Un chant de supporters du Red Starfranceinfo
Au Red Star, qui est actuellement leader de National, il y a des écharpes au nom de Rino et des chants perpétuent sa mémoire. "On voit que dans ces chants se mêlent à la fois la culture ouvrière de la banlieue rouge parisienne et aussi les exploits, sportifs comme résistants, du jeune Rino."
Rino et ses frères d'armes sont arrêtés, torturés après une traque impitoyable des brigades spécialisées de la police française. Un corps de policiers de 200 agents et inspecteurs qui avaient une seule mission : traquer la résistance d’obédience communiste.
Une plaque au Panthéon avec le nom de chacun des membres
Dans les faits, seul le cercueil de Missak Manouchian et de sa femme Mélinée entre au Panthéon. Mais il y aura une plaque à l'entrée du caveau avec le nom de chacun des membres du groupe. "Je tiens à dire que ce n'est pas la panthéonisation d'un seul homme. On ne se bat jamais seul, on ne gagne pas seul, juge Patricia Mirralès est secrétaire d’État, chargée des Anciens combattants et de la Mémoire. Ce qu'ils ont fait pour la France, l'amour de leur patrie alors même qu'ils étaient étrangers... Nous devons montrer à notre jeunesse que des étrangers aimaient leur patrie jusqu'à en mourir. Et donc ce n'est pas une personne qui rentre. Ce sont toutes les personnes."
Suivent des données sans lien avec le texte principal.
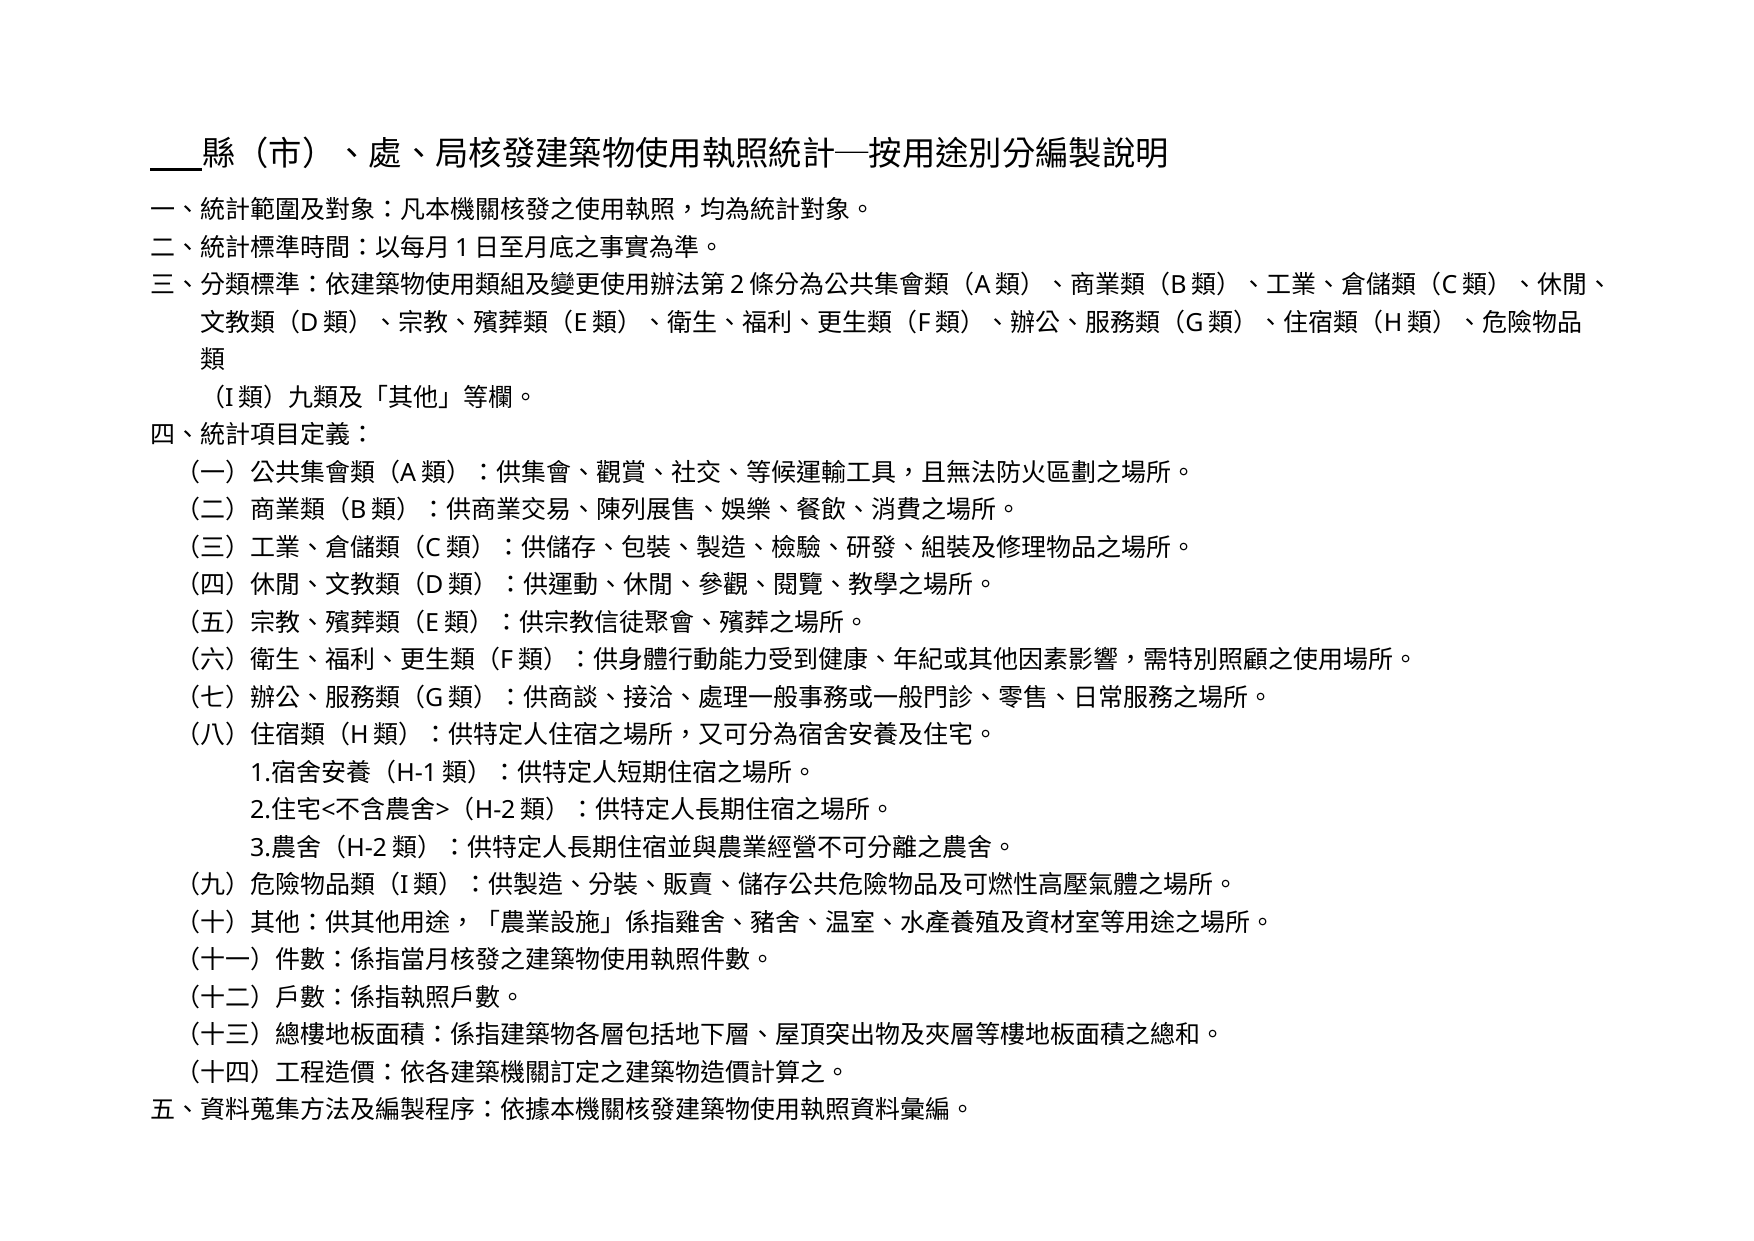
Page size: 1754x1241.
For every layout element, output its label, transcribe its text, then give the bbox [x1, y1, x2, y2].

text （十二）戶數：係指執照戶數。 [175, 976, 1604, 1014]
text （九）危險物品類（I類）：供製造、分裝、販賣、儲存公共危險物品及可燃性高壓氣體之場所。 [175, 864, 1604, 901]
text （十一）件數：係指當月核發之建築物使用執照件數。 [175, 939, 1604, 976]
text 1.宿舍安養（H-1類）：供特定人短期住宿之場所。 [250, 751, 1604, 789]
text （四）休閒、文教類（D類）：供運動、休閒、參觀、閱覽、教學之場所。 [175, 564, 1604, 601]
text 二、統計標準時間：以每月1日至月底之事實為準。 [150, 226, 1604, 264]
text （十四）工程造價：依各建築機關訂定之建築物造價計算之。 [175, 1051, 1604, 1089]
text 四、統計項目定義： [150, 414, 1604, 451]
text 三、分類標準：依建築物使用類組及變更使用辦法第2條分為公共集會類（A類）、商業類（B類）、工業、倉儲類（C類）、休閒、 [150, 264, 1604, 301]
text （五）宗教、殯葬類（E類）：供宗教信徒聚會、殯葬之場所。 [175, 601, 1604, 639]
text 3.農舍（H-2類）：供特定人長期住宿並與農業經營不可分離之農舍。 [250, 826, 1604, 864]
text （I類）九類及「其他」等欄。 [200, 376, 1604, 414]
text （十）其他：供其他用途，「農業設施」係指雞舍、豬舍、温室、水產養殖及資材室等用途之場所。 [175, 901, 1604, 939]
text （六）衛生、福利、更生類（F類）：供身體行動能力受到健康、年紀或其他因素影響，需特別照顧之使用場所。 [175, 639, 1604, 676]
text 五、資料蒐集方法及編製程序：依據本機關核發建築物使用執照資料彙編。 [150, 1089, 1604, 1126]
text （二）商業類（B類）：供商業交易、陳列展售、娛樂、餐飲、消費之場所。 [175, 489, 1604, 526]
text 縣（市）、處、局核發建築物使用執照統計─按用途別分編製說明 [150, 114, 1604, 189]
text 一、統計範圍及對象：凡本機關核發之使用執照，均為統計對象。 [150, 189, 1604, 226]
text （三）工業、倉儲類（C類）：供儲存、包裝、製造、檢驗、研發、組裝及修理物品之場所。 [175, 526, 1604, 564]
text （十三）總樓地板面積：係指建築物各層包括地下層、屋頂突出物及夾層等樓地板面積之總和。 [175, 1014, 1604, 1051]
text （七）辦公、服務類（G類）：供商談、接洽、處理一般事務或一般門診、零售、日常服務之場所。 [175, 676, 1604, 714]
text 文教類（D類）、宗教、殯葬類（E類）、衛生、福利、更生類（F類）、辦公、服務類（G類）、住宿類（H類）、危險物品類 [200, 301, 1604, 376]
text 2.住宅<不含農舍>（H-2類）：供特定人長期住宿之場所。 [250, 789, 1604, 826]
text （一）公共集會類（A類）：供集會、觀賞、社交、等候運輸工具，且無法防火區劃之場所。 [175, 451, 1604, 489]
text （八）住宿類（H類）：供特定人住宿之場所，又可分為宿舍安養及住宅。 [175, 714, 1604, 751]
Vingt-trois noms seront donc inscrits. Ceux fusillés le 21 février 1944 mais également Olga Bancic, déportée, enfermée et guillotinée à Stuttgart le 10 mai 1944 ainsi que Joseph Epstein, le chef des francs-tireurs et partisans en région parisienne, fusillé le 11 avril 1944. Tous, des héros longtemps oubliés à qui la patrie va aujourd'hui témoigner de sa reconnaissance.